▸ **To do**
Gather each line of the listing below that contains the string "konstruktionen".

☆ ☆ ☆ ☆ ☆ ☆ ☆

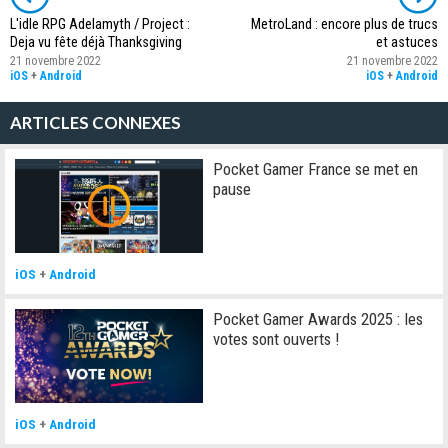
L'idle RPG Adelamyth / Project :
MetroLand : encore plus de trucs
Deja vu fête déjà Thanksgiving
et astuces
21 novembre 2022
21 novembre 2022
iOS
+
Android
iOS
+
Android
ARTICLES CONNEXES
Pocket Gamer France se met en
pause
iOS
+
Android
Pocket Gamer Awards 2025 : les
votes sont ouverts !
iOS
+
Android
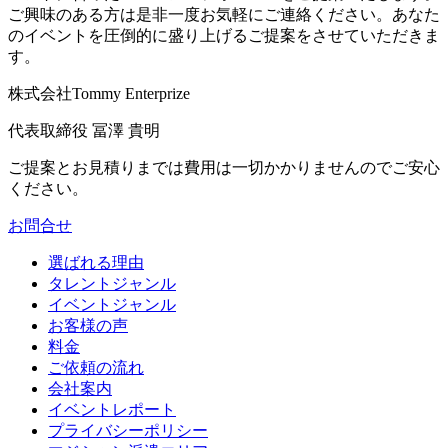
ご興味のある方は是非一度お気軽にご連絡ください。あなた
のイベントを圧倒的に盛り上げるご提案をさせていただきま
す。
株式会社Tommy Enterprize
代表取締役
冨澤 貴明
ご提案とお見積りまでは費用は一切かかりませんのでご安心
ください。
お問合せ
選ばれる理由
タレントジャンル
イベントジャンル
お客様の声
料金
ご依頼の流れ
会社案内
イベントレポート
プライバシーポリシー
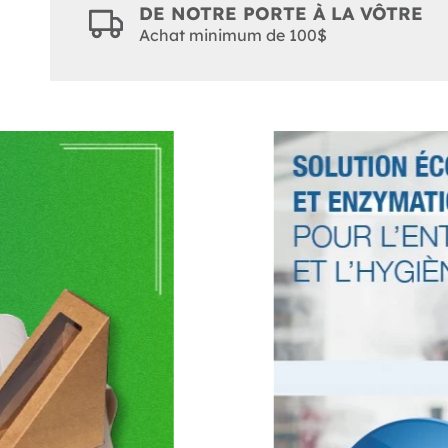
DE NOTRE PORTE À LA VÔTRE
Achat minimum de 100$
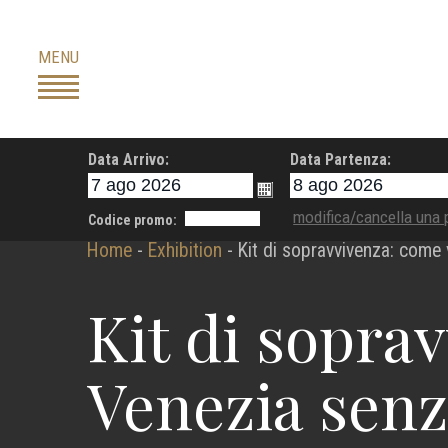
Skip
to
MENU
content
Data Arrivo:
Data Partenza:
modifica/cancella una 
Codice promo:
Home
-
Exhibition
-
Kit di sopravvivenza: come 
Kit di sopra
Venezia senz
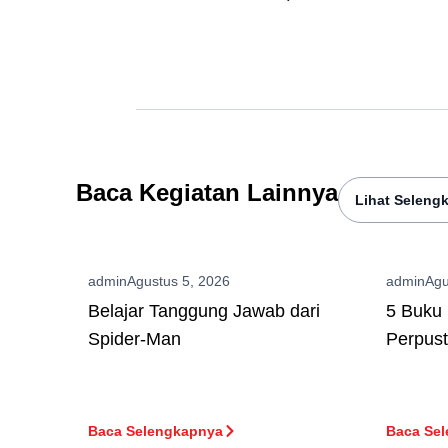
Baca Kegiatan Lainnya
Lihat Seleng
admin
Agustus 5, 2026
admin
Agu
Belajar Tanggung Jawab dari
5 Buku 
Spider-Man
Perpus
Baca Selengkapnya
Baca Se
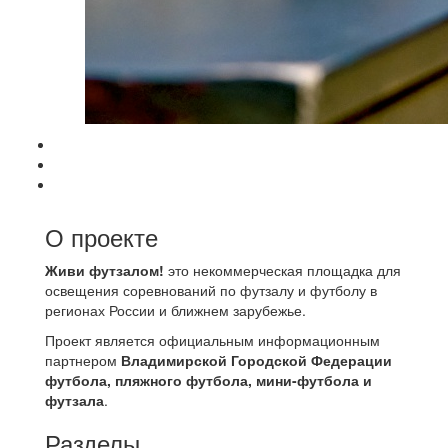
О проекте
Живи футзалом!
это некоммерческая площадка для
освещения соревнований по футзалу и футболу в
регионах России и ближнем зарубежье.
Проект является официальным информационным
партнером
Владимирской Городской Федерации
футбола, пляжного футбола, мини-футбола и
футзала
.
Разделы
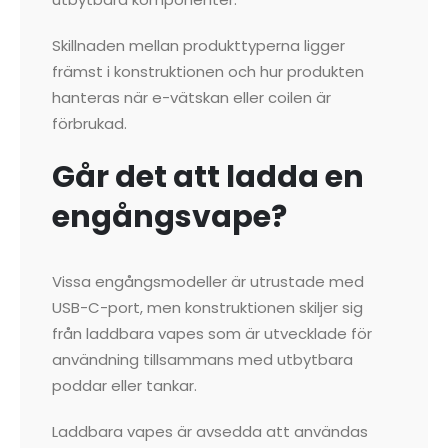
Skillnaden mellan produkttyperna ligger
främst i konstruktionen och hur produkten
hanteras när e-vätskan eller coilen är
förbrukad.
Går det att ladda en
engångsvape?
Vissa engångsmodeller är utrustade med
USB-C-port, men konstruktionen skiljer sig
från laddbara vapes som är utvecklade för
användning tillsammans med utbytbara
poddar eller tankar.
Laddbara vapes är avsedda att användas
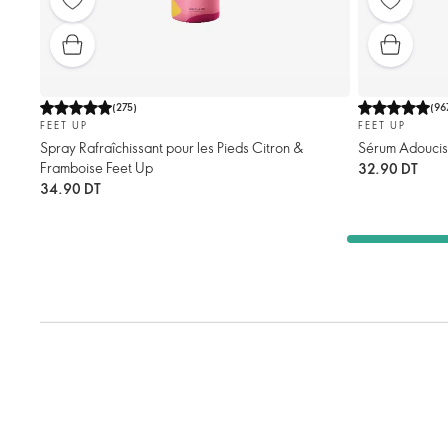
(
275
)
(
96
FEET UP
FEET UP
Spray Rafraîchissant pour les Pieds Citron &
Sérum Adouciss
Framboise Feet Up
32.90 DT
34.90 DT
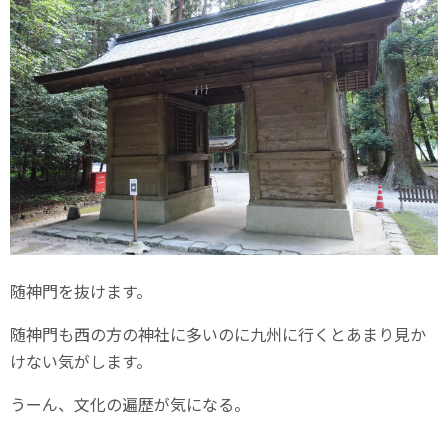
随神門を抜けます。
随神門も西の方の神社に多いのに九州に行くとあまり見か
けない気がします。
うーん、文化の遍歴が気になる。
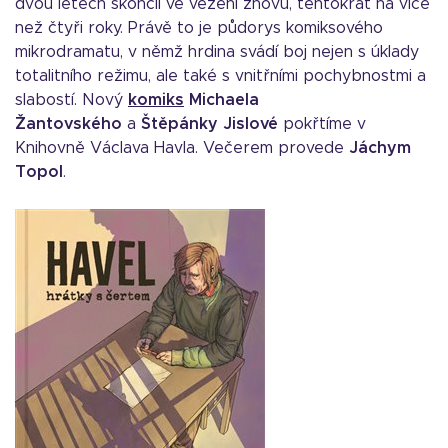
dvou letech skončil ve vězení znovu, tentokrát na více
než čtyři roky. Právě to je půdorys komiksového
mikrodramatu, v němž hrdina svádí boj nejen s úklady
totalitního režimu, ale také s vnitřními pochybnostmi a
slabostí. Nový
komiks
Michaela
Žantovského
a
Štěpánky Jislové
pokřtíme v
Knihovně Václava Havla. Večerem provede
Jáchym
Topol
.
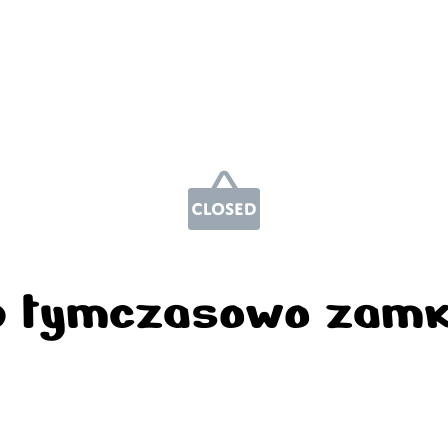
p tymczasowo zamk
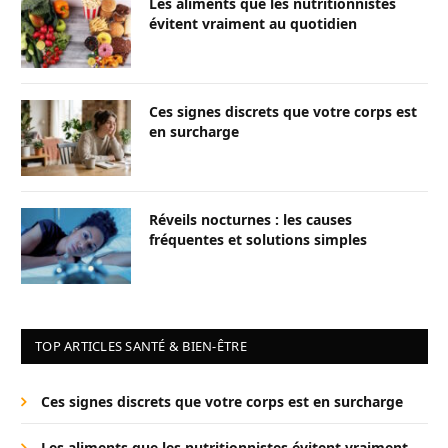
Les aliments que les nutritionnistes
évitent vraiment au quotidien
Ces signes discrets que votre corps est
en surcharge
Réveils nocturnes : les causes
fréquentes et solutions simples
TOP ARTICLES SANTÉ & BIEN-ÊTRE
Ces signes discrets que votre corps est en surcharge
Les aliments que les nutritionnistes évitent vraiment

☆ ☆ ☆ ☆ ☆ ☆ ☆

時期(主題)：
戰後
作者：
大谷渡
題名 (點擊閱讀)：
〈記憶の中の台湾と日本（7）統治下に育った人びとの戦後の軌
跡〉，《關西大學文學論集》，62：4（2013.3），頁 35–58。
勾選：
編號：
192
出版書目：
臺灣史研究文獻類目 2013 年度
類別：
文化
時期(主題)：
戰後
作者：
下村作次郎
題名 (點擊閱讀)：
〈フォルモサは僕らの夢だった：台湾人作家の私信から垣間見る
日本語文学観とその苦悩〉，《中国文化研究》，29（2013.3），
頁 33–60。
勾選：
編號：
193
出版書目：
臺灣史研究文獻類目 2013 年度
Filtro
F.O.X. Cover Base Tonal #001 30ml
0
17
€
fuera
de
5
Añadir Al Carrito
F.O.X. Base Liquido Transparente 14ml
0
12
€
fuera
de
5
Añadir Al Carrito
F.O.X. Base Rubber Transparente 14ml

☆ ☆ ☆ ☆ ☆ ☆ ☆

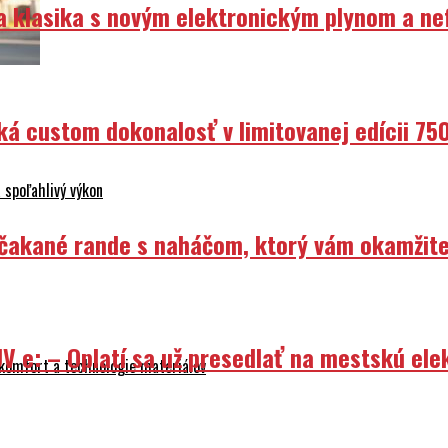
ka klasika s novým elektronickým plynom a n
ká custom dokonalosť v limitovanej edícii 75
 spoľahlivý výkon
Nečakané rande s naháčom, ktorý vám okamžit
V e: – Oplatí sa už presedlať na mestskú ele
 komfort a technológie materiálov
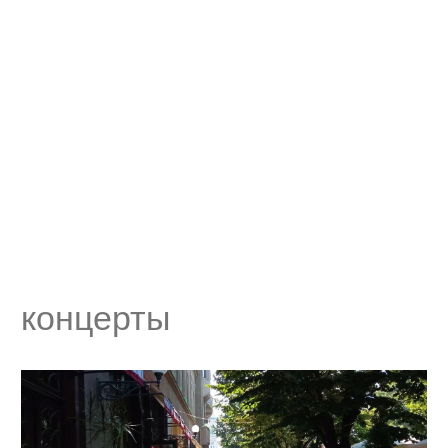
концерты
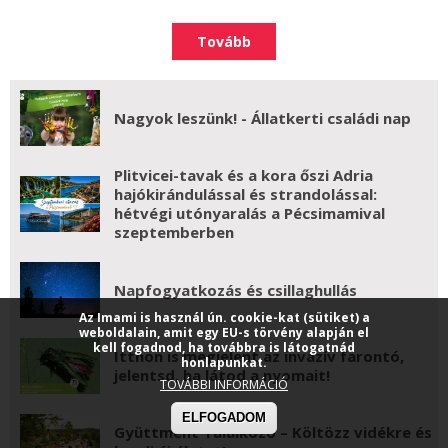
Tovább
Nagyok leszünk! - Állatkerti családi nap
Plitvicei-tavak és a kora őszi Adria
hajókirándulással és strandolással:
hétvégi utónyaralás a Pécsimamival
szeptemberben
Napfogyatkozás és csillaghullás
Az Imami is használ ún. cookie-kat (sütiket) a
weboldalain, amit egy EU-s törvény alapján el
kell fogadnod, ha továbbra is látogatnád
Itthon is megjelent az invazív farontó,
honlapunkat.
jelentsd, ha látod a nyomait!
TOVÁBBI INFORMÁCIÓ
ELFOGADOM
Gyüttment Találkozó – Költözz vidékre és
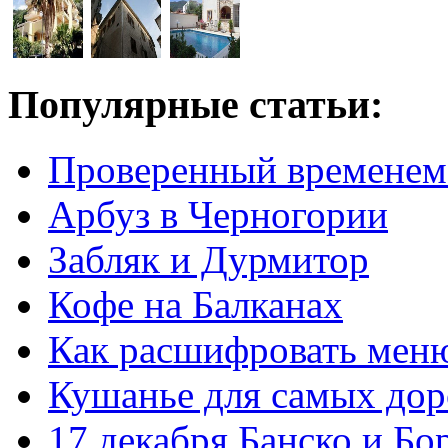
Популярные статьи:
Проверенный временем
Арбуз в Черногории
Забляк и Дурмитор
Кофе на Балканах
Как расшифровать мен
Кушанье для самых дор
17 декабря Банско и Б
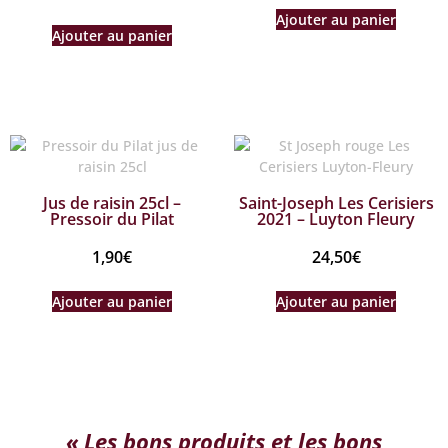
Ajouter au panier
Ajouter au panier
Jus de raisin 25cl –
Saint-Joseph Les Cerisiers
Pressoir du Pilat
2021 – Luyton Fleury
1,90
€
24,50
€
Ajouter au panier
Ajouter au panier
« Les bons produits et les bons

☆ ☆ ☆ ☆ ☆ ☆ ☆

▸ **Response**
främst i konstruktionen och hur produkten
USB-C-port, men konstruktionen skiljer sig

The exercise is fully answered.